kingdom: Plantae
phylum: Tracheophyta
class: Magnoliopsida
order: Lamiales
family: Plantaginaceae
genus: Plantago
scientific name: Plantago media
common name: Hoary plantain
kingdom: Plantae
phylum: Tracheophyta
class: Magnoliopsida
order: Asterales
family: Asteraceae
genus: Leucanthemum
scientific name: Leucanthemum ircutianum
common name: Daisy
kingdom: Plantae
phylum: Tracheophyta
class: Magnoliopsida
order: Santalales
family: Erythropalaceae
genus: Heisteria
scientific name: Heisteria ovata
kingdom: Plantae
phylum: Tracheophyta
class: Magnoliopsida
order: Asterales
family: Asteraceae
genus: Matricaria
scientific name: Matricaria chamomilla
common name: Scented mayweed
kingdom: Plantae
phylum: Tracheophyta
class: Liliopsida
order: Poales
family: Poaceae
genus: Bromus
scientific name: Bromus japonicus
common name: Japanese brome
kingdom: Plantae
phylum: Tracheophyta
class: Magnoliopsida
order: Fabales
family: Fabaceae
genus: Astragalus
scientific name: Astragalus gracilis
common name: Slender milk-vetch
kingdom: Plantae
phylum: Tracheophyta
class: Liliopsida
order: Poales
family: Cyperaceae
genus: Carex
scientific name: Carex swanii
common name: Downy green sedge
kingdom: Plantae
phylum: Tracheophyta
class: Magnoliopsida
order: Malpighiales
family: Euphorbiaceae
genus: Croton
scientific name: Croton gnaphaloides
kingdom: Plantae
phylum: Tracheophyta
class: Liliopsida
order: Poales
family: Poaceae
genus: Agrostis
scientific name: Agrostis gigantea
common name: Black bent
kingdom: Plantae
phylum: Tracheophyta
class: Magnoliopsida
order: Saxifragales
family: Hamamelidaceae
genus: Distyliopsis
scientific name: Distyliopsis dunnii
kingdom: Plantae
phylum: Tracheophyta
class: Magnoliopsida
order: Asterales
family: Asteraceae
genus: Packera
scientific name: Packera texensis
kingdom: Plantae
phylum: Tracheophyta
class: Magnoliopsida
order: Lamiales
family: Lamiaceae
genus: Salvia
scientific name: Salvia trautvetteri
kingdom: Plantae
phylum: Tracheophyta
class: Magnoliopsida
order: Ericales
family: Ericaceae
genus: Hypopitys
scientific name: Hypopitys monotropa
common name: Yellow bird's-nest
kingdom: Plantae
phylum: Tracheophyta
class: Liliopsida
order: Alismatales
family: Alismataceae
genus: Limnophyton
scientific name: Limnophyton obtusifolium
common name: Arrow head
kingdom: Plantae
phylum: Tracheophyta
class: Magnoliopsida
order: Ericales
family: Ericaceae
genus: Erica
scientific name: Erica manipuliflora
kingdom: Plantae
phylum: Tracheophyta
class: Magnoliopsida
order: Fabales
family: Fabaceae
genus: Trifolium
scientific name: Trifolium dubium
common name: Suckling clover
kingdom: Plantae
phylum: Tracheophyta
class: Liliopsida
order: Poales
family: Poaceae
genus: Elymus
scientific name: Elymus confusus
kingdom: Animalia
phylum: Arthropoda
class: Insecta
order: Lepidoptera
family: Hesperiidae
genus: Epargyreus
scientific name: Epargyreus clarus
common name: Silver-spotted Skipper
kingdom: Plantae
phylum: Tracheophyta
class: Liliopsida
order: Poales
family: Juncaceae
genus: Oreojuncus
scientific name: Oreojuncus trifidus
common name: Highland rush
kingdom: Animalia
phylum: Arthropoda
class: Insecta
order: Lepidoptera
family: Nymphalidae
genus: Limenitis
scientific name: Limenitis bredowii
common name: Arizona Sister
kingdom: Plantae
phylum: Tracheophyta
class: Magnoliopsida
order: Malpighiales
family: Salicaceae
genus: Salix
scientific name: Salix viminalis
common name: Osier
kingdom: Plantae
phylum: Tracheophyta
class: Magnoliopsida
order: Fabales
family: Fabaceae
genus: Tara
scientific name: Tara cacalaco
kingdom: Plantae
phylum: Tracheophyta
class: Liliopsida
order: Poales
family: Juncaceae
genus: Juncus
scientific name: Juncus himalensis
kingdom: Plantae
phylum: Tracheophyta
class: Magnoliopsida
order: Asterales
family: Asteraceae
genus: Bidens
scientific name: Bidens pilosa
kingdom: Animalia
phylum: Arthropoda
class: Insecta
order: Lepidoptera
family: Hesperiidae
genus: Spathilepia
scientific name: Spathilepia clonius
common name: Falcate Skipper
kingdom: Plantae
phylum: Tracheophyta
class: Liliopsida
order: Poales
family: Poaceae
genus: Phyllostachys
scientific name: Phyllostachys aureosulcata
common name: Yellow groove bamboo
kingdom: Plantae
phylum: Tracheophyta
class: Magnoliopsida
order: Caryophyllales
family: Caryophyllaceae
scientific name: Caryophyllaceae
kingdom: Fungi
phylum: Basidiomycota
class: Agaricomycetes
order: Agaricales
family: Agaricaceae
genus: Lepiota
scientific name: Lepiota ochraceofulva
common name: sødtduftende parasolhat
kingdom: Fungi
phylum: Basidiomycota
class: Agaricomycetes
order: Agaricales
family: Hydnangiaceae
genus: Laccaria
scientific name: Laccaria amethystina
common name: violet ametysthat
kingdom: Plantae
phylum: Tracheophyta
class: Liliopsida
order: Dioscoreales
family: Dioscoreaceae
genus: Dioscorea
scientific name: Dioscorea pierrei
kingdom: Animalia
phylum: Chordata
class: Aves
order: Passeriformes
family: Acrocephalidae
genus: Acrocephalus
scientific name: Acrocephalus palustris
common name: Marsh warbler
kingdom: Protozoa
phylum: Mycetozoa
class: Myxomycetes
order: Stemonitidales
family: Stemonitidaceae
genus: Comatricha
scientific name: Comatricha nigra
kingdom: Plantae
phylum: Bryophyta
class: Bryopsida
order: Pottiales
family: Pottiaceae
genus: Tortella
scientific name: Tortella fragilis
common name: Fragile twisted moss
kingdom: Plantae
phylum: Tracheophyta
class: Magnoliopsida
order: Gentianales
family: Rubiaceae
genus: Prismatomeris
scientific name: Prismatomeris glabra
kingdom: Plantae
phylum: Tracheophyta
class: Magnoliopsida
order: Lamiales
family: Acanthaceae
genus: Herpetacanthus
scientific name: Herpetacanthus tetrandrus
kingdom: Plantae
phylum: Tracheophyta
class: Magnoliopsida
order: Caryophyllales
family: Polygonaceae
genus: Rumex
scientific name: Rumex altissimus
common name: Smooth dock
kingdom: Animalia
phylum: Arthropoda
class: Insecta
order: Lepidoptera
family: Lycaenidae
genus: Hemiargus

▶ **Task instructions**:
Pull every line from the items above and copy each one word for word.

▶ **Result**:
kingdom: Plantae
phylum: Tracheophyta
class: Magnoliopsida
order: Lamiales
family: Plantaginaceae
genus: Plantago
scientific name: Plantago media
common name: Hoary plantain
kingdom: Plantae
phylum: Tracheophyta
class: Magnoliopsida
order: Asterales
family: Asteraceae
genus: Leucanthemum
scientific name: Leucanthemum ircutianum
common name: Daisy
kingdom: Plantae
phylum: Tracheophyta
class: Magnoliopsida
order: Santalales
family: Erythropalaceae
genus: Heisteria
scientific name: Heisteria ovata
kingdom: Plantae
phylum: Tracheophyta
class: Magnoliopsida
order: Asterales
family: Asteraceae
genus: Matricaria
scientific name: Matricaria chamomilla
common name: Scented mayweed
kingdom: Plantae
phylum: Tracheophyta
class: Liliopsida
order: Poales
family: Poaceae
genus: Bromus
scientific name: Bromus japonicus
common name: Japanese brome
kingdom: Plantae
phylum: Tracheophyta
class: Magnoliopsida
order: Fabales
family: Fabaceae
genus: Astragalus
scientific name: Astragalus gracilis
common name: Slender milk-vetch
kingdom: Plantae
phylum: Tracheophyta
class: Liliopsida
order: Poales
family: Cyperaceae
genus: Carex
scientific name: Carex swanii
common name: Downy green sedge
kingdom: Plantae
phylum: Tracheophyta
class: Magnoliopsida
order: Malpighiales
family: Euphorbiaceae
genus: Croton
scientific name: Croton gnaphaloides
kingdom: Plantae
phylum: Tracheophyta
class: Liliopsida
order: Poales
family: Poaceae
genus: Agrostis
scientific name: Agrostis gigantea
common name: Black bent
kingdom: Plantae
phylum: Tracheophyta
class: Magnoliopsida
order: Saxifragales
family: Hamamelidaceae
genus: Distyliopsis
scientific name: Distyliopsis dunnii
kingdom: Plantae
phylum: Tracheophyta
class: Magnoliopsida
order: Asterales
family: Asteraceae
genus: Packera
scientific name: Packera texensis
kingdom: Plantae
phylum: Tracheophyta
class: Magnoliopsida
order: Lamiales
family: Lamiaceae
genus: Salvia
scientific name: Salvia trautvetteri
kingdom: Plantae
phylum: Tracheophyta
class: Magnoliopsida
order: Ericales
family: Ericaceae
genus: Hypopitys
scientific name: Hypopitys monotropa
common name: Yellow bird's-nest
kingdom: Plantae
phylum: Tracheophyta
class: Liliopsida
order: Alismatales
family: Alismataceae
genus: Limnophyton
scientific name: Limnophyton obtusifolium
common name: Arrow head
kingdom: Plantae
phylum: Tracheophyta
class: Magnoliopsida
order: Ericales
family: Ericaceae
genus: Erica
scientific name: Erica manipuliflora
kingdom: Plantae
phylum: Tracheophyta
class: Magnoliopsida
order: Fabales
family: Fabaceae
genus: Trifolium
scientific name: Trifolium dubium
common name: Suckling clover
kingdom: Plantae
phylum: Tracheophyta
class: Liliopsida
order: Poales
family: Poaceae
genus: Elymus
scientific name: Elymus confusus
kingdom: Animalia
phylum: Arthropoda
class: Insecta
order: Lepidoptera
family: Hesperiidae
genus: Epargyreus
scientific name: Epargyreus clarus
common name: Silver-spotted Skipper
kingdom: Plantae
phylum: Tracheophyta
class: Liliopsida
order: Poales
family: Juncaceae
genus: Oreojuncus
scientific name: Oreojuncus trifidus
common name: Highland rush
kingdom: Animalia
phylum: Arthropoda
class: Insecta
order: Lepidoptera
family: Nymphalidae
genus: Limenitis
scientific name: Limenitis bredowii
common name: Arizona Sister
kingdom: Plantae
phylum: Tracheophyta
class: Magnoliopsida
order: Malpighiales
family: Salicaceae
genus: Salix
scientific name: Salix viminalis
common name: Osier
kingdom: Plantae
phylum: Tracheophyta
class: Magnoliopsida
order: Fabales
family: Fabaceae
genus: Tara
scientific name: Tara cacalaco
kingdom: Plantae
phylum: Tracheophyta
class: Liliopsida
order: Poales
family: Juncaceae
genus: Juncus
scientific name: Juncus himalensis
kingdom: Plantae
phylum: Tracheophyta
class: Magnoliopsida
order: Asterales
family: Asteraceae
genus: Bidens
scientific name: Bidens pilosa
kingdom: Animalia
phylum: Arthropoda
class: Insecta
order: Lepidoptera
family: Hesperiidae
genus: Spathilepia
scientific name: Spathilepia clonius
common name: Falcate Skipper
kingdom: Plantae
phylum: Tracheophyta
class: Liliopsida
order: Poales
family: Poaceae
genus: Phyllostachys
scientific name: Phyllostachys aureosulcata
common name: Yellow groove bamboo
kingdom: Plantae
phylum: Tracheophyta
class: Magnoliopsida
order: Caryophyllales
family: Caryophyllaceae
scientific name: Caryophyllaceae
kingdom: Fungi
phylum: Basidiomycota
class: Agaricomycetes
order: Agaricales
family: Agaricaceae
genus: Lepiota
scientific name: Lepiota ochraceofulva
common name: sødtduftende parasolhat
kingdom: Fungi
phylum: Basidiomycota
class: Agaricomycetes
order: Agaricales
family: Hydnangiaceae
genus: Laccaria
scientific name: Laccaria amethystina
common name: violet ametysthat
kingdom: Plantae
phylum: Tracheophyta
class: Liliopsida
order: Dioscoreales
family: Dioscoreaceae
genus: Dioscorea
scientific name: Dioscorea pierrei
kingdom: Animalia
phylum: Chordata
class: Aves
order: Passeriformes
family: Acrocephalidae
genus: Acrocephalus
scientific name: Acrocephalus palustris
common name: Marsh warbler
kingdom: Protozoa
phylum: Mycetozoa
class: Myxomycetes
order: Stemonitidales
family: Stemonitidaceae
genus: Comatricha
scientific name: Comatricha nigra
kingdom: Plantae
phylum: Bryophyta
class: Bryopsida
order: Pottiales
family: Pottiaceae
genus: Tortella
scientific name: Tortella fragilis
common name: Fragile twisted moss
kingdom: Plantae
phylum: Tracheophyta
class: Magnoliopsida
order: Gentianales
family: Rubiaceae
genus: Prismatomeris
scientific name: Prismatomeris glabra
kingdom: Plantae
phylum: Tracheophyta
class: Magnoliopsida
order: Lamiales
family: Acanthaceae
genus: Herpetacanthus
scientific name: Herpetacanthus tetrandrus
kingdom: Plantae
phylum: Tracheophyta
class: Magnoliopsida
order: Caryophyllales
family: Polygonaceae
genus: Rumex
scientific name: Rumex altissimus
common name: Smooth dock
kingdom: Animalia
phylum: Arthropoda
class: Insecta
order: Lepidoptera
family: Lycaenidae
genus: Hemiargus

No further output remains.